● Task details: Collect every line of the records below that contains the string "ダメージを受けた時", and copy each of those lines in full.
::::::::
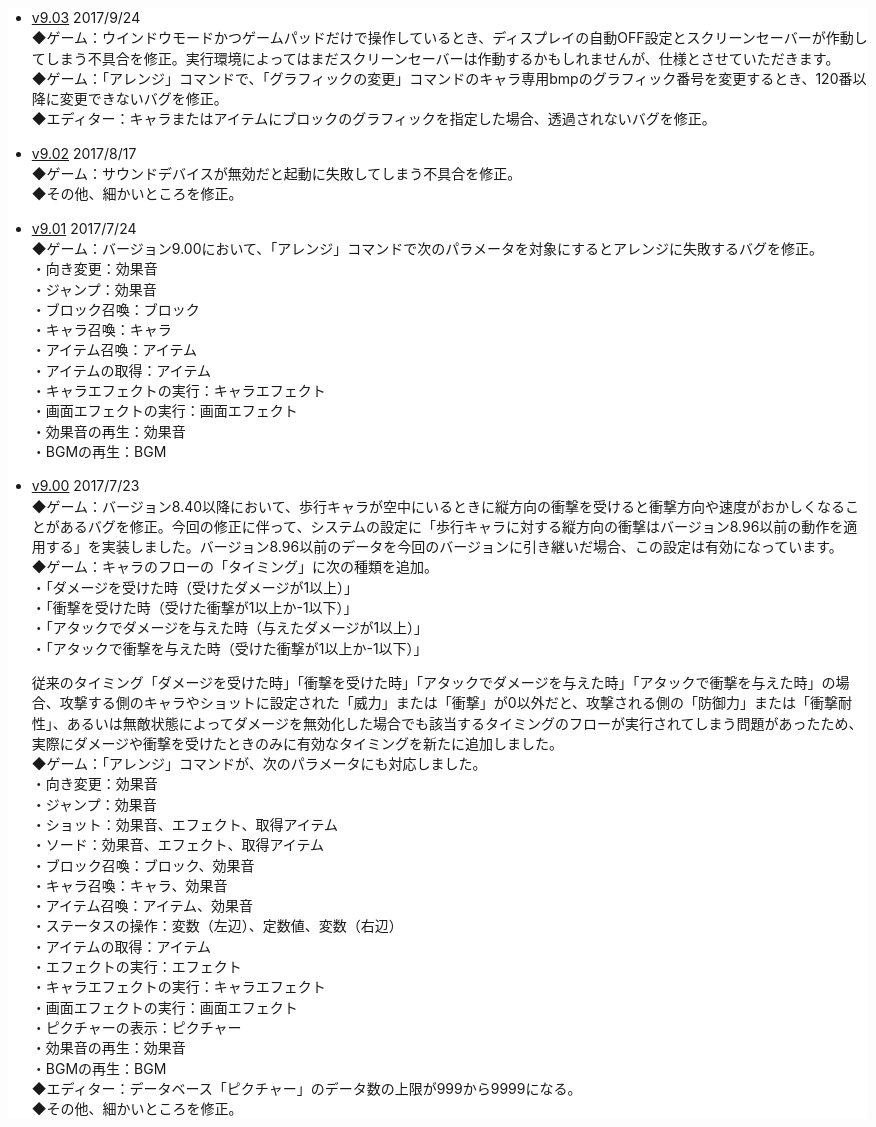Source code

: - [v9.03](/soft/ActionEditor4/ActionEditor4_v903.zip "アクションゲーム制作ソフト「アクションエディター4」のダウンロード (無料)") 2017/9/24  
    ◆ゲーム：ウインドウモードかつゲームパッドだけで操作しているとき、ディスプレイの自動OFF設定とスクリーンセーバーが作動してしまう不具合を修正。実行環境によってはまだスクリーンセーバーは作動するかもしれませんが、仕様とさせていただきます。  
    ◆ゲーム：「アレンジ」コマンドで、「グラフィックの変更」コマンドのキャラ専用bmpのグラフィック番号を変更するとき、120番以降に変更できないバグを修正。  
    ◆エディター：キャラまたはアイテムにブロックのグラフィックを指定した場合、透過されないバグを修正。  
    
- [v9.02](/soft/ActionEditor4/ActionEditor4_v902.zip "アクションゲーム制作ソフト「アクションエディター4」のダウンロード (無料)") 2017/8/17  
    ◆ゲーム：サウンドデバイスが無効だと起動に失敗してしまう不具合を修正。  
    ◆その他、細かいところを修正。  
    
- [v9.01](/soft/ActionEditor4/ActionEditor4_v901.zip "アクションゲーム制作ソフト「アクションエディター4」のダウンロード (無料)") 2017/7/24  
    ◆ゲーム：バージョン9.00において、「アレンジ」コマンドで次のパラメータを対象にするとアレンジに失敗するバグを修正。  
    ・向き変更：効果音  
    ・ジャンプ：効果音  
    ・ブロック召喚：ブロック  
    ・キャラ召喚：キャラ  
    ・アイテム召喚：アイテム  
    ・アイテムの取得：アイテム  
    ・キャラエフェクトの実行：キャラエフェクト  
    ・画面エフェクトの実行：画面エフェクト  
    ・効果音の再生：効果音  
    ・BGMの再生：BGM  
    
- [v9.00](/soft/ActionEditor4/ActionEditor4_v900.zip "アクションゲーム制作ソフト「アクションエディター4」のダウンロード (無料)") 2017/7/23  
    ◆ゲーム：バージョン8.40以降において、歩行キャラが空中にいるときに縦方向の衝撃を受けると衝撃方向や速度がおかしくなることがあるバグを修正。今回の修正に伴って、システムの設定に「歩行キャラに対する縦方向の衝撃はバージョン8.96以前の動作を適用する」を実装しました。バージョン8.96以前のデータを今回のバージョンに引き継いだ場合、この設定は有効になっています。  
    ◆ゲーム：キャラのフローの「タイミング」に次の種類を追加。  
    ・「ダメージを受けた時（受けたダメージが1以上）」  
    ・「衝撃を受けた時（受けた衝撃が1以上か-1以下）」  
    ・「アタックでダメージを与えた時（与えたダメージが1以上）」  
    ・「アタックで衝撃を与えた時（受けた衝撃が1以上か-1以下）」  
      
    従来のタイミング「ダメージを受けた時」「衝撃を受けた時」「アタックでダメージを与えた時」「アタックで衝撃を与えた時」の場合、攻撃する側のキャラやショットに設定された「威力」または「衝撃」が0以外だと、攻撃される側の「防御力」または「衝撃耐性」、あるいは無敵状態によってダメージを無効化した場合でも該当するタイミングのフローが実行されてしまう問題があったため、実際にダメージや衝撃を受けたときのみに有効なタイミングを新たに追加しました。  
    ◆ゲーム：「アレンジ」コマンドが、次のパラメータにも対応しました。  
    ・向き変更：効果音  
    ・ジャンプ：効果音  
    ・ショット：効果音、エフェクト、取得アイテム  
    ・ソード：効果音、エフェクト、取得アイテム  
    ・ブロック召喚：ブロック、効果音  
    ・キャラ召喚：キャラ、効果音  
    ・アイテム召喚：アイテム、効果音  
    ・ステータスの操作：変数（左辺）、定数値、変数（右辺）  
    ・アイテムの取得：アイテム  
    ・エフェクトの実行：エフェクト  
    ・キャラエフェクトの実行：キャラエフェクト  
    ・画面エフェクトの実行：画面エフェクト  
    ・ピクチャーの表示：ピクチャー  
    ・効果音の再生：効果音  
    ・BGMの再生：BGM  
    ◆エディター：データベース「ピクチャー」のデータ数の上限が999から9999になる。  
    ◆その他、細かいところを修正。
::::::::
● Written answer:
    ・「ダメージを受けた時（受けたダメージが1以上）」  
    従来のタイミング「ダメージを受けた時」「衝撃を受けた時」「アタックでダメージを与えた時」「アタックで衝撃を与えた時」の場合、攻撃する側のキャラやショットに設定された「威力」または「衝撃」が0以外だと、攻撃される側の「防御力」または「衝撃耐性」、あるいは無敵状態によってダメージを無効化した場合でも該当するタイミングのフローが実行されてしまう問題があったため、実際にダメージや衝撃を受けたときのみに有効なタイミングを新たに追加しました。  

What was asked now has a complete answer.